To address this issue, remote attestation techniques can be used to verify the integrity of smart speakers. Within the DFG Collaborative Research Center CROSSING, the systems security group in collaboration with researchers from the Technical University of Darmstadt have developed a method called "SCAtt-man" that allows users to use their smartphones to determine if the software of their smart speakers has been altered or infected with malware. The prototype has been found to be highly usable in a user study, and users reported increased confidence in their smart speakers after using the process.

The project will be presented at the ACM Conference on Data and Application Security and Privacy (CODASPY) in Charlotte, NC, in April.

Publication:

Surminski, Sebastian; Niesler, Christian; Linsner, Sebastian; Davi, Lucas; Reuter, Christian: SCAtt-man: Side-Channel-Based Remote Attestation for Embedded Devices that Users Understand. In: Proc. of the 13th ACM Conference on Data and Application Security and Privacy (CODASPY). ACM, Charlotte, NC, United States 2023.

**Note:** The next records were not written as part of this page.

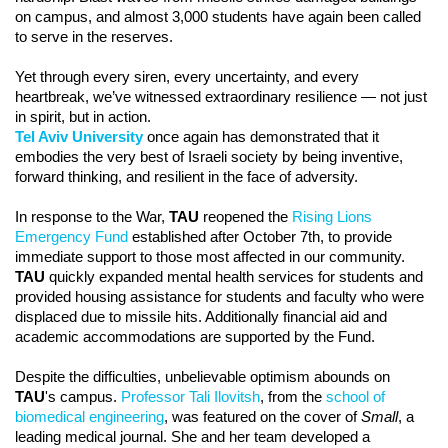
on campus, and almost 3,000 students have again been called
to serve in the reserves.
Yet through every siren, every uncertainty, and every
heartbreak, we’ve witnessed extraordinary resilience — not just
in spirit, but in action.
Tel Aviv University
once again has demonstrated that it
embodies the very best of Israeli society by being inventive,
forward thinking, and resilient in the face of adversity.
In response to the War,
TAU
reopened the
Rising Lions
Emergency Fund
established after October 7th, to provide
immediate support to those most affected in our community.
TAU
quickly expanded mental health services for students and
provided housing assistance for students and faculty who were
displaced due to missile hits. Additionally financial aid and
academic accommodations are supported by the Fund.
Despite the difficulties, unbelievable optimism abounds on
TAU
's campus.
Professor Tali Ilovitsh
, from the
school of
biomedical engineering
, was featured on the cover of
Small
, a
leading medical journal. She and her team developed a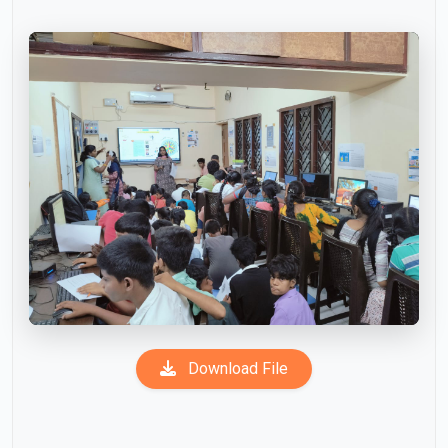
Download File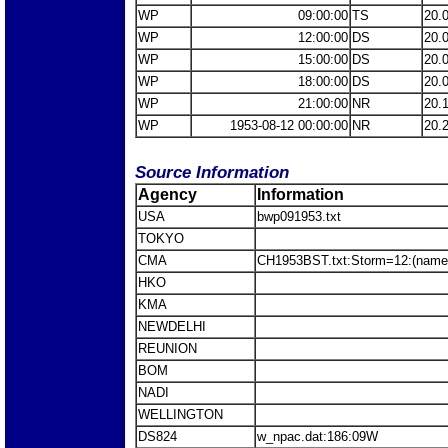
WP
09:00:00
TS
20.
WP
12:00:00
DS
20.
WP
15:00:00
DS
20.
WP
18:00:00
DS
20.
WP
21:00:00
NR
20.
WP
1953-08-12 00:00:00
NR
20.
Source Information
Agency
Information
USA
bwp091953.txt
TOKYO
CMA
CH1953BST.txt:Storm=12:(name
HKO
KMA
NEWDELHI
REUNION
BOM
NADI
WELLINGTON
DS824
w_npac.dat:186:09W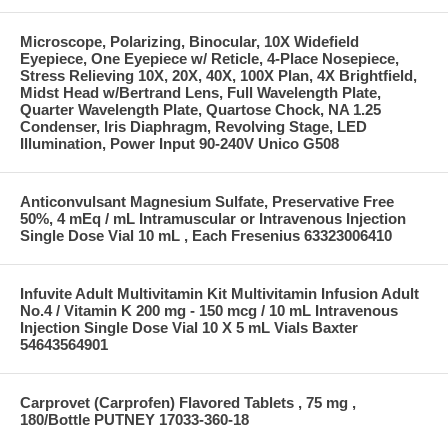
Microscope, Polarizing, Binocular, 10X Widefield
Eyepiece, One Eyepiece w/ Reticle, 4-Place Nosepiece,
Stress Relieving 10X, 20X, 40X, 100X Plan, 4X Brightfield,
Midst Head w/Bertrand Lens, Full Wavelength Plate,
Quarter Wavelength Plate, Quartose Chock, NA 1.25
Condenser, Iris Diaphragm, Revolving Stage, LED
Illumination, Power Input 90-240V Unico G508
Anticonvulsant Magnesium Sulfate, Preservative Free
50%, 4 mEq / mL Intramuscular or Intravenous Injection
Single Dose Vial 10 mL , Each Fresenius 63323006410
Infuvite Adult Multivitamin Kit Multivitamin Infusion Adult
No.4 / Vitamin K 200 mg - 150 mcg / 10 mL Intravenous
Injection Single Dose Vial 10 X 5 mL Vials Baxter
54643564901
Carprovet (Carprofen) Flavored Tablets , 75 mg ,
180/Bottle PUTNEY 17033-360-18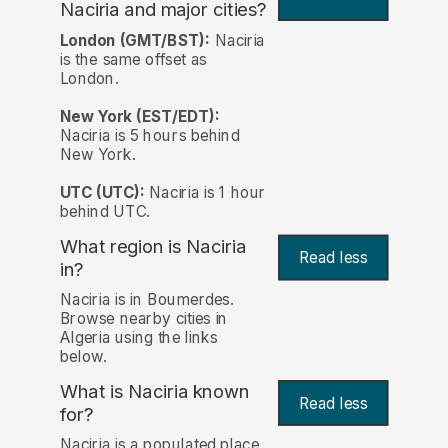
Naciria and major cities?
London (GMT/BST):
Naciria
is the same offset as
London.
New York (EST/EDT):
Naciria is 5 hours behind
New York.
UTC (UTC):
Naciria is 1 hour
behind UTC.
What region is Naciria
Read less
in?
Naciria is in Boumerdes.
Browse nearby cities in
Algeria using the links
below.
What is Naciria known
Read less
for?
Naciria is a populated place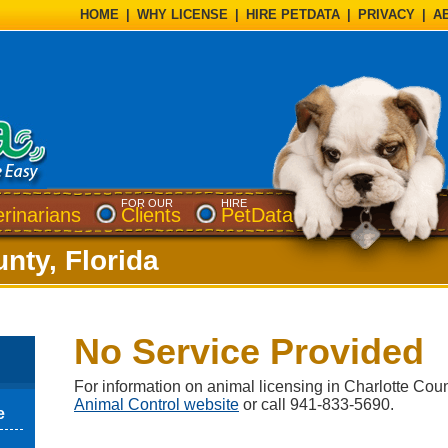
HOME
|
WHY LICENSE
|
HIRE PETDATA
|
PRIVACY
|
A
FOR OUR
HIRE
erinarians
Clients
PetData
nty, Florida
No Service Provided
For information on animal licensing in Charlotte Count
Animal Control website
or call 941-833-5690.
e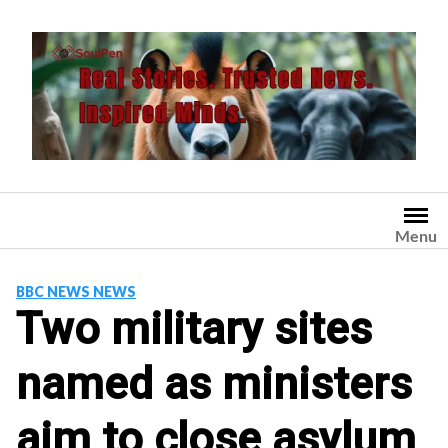
Skip
to
content
Menu
BBC NEWS NEWS
Two military sites
named as ministers
aim to close asylum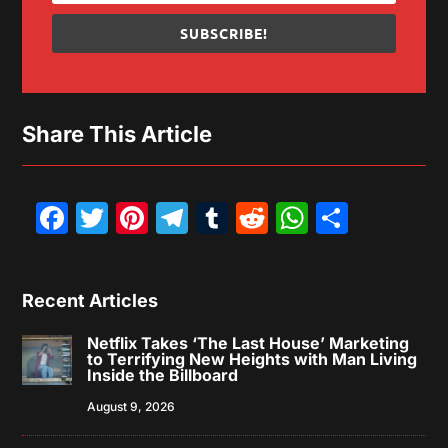
SUBSCRIBE!
Share This Article
Facebook
Twitter
Pinterest
Telegram
Tumblr
Reddit
WhatsAp
Share
Recent Articles
Netflix Takes ‘The Last House’ Marketing
to Terrifying New Heights with Man Living
Inside the Billboard
August 9, 2026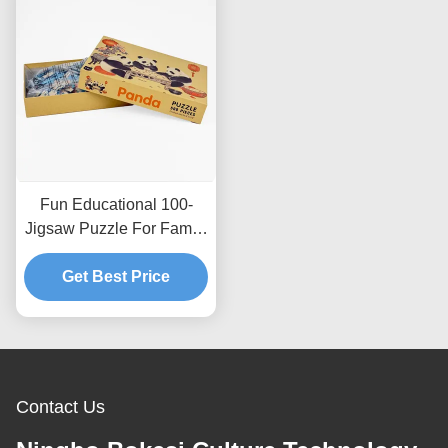
Fun Educational 100-
Jigsaw Puzzle For Family
Bonding And Cognitive
Get Best Price
Development
Contact Us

From the perspective of end-users, IoT devices behave like a black box: As long as they work as intended, the user will not detect any compromise. The user has minimal control over the software. Hence, it is very likely that the user misses that illegal recordings and transmissions occur if a security camera or a smart speaker is hacked. In this paper, we present SCAtt-man, the first remote attestation scheme that is specifically designed with the user in mind. SCAtt-man deploys software-based attestation to check the integrity of remote devices, allowing users to verify the integrity of IoT devices with their smartphone. The key novelty of SCAtt-man resides in the utilization of user-observable side-channels such as light or sound in the attestation protocol. Our proof-of-concept implementation targets a smart speaker and an attestation protocol that is based on a data-over-sound protocol. Our evaluation demonstrates the effectiveness of SCAtt-man against a variety of attacks and its usability based on a comprehensive user study with 20 participants.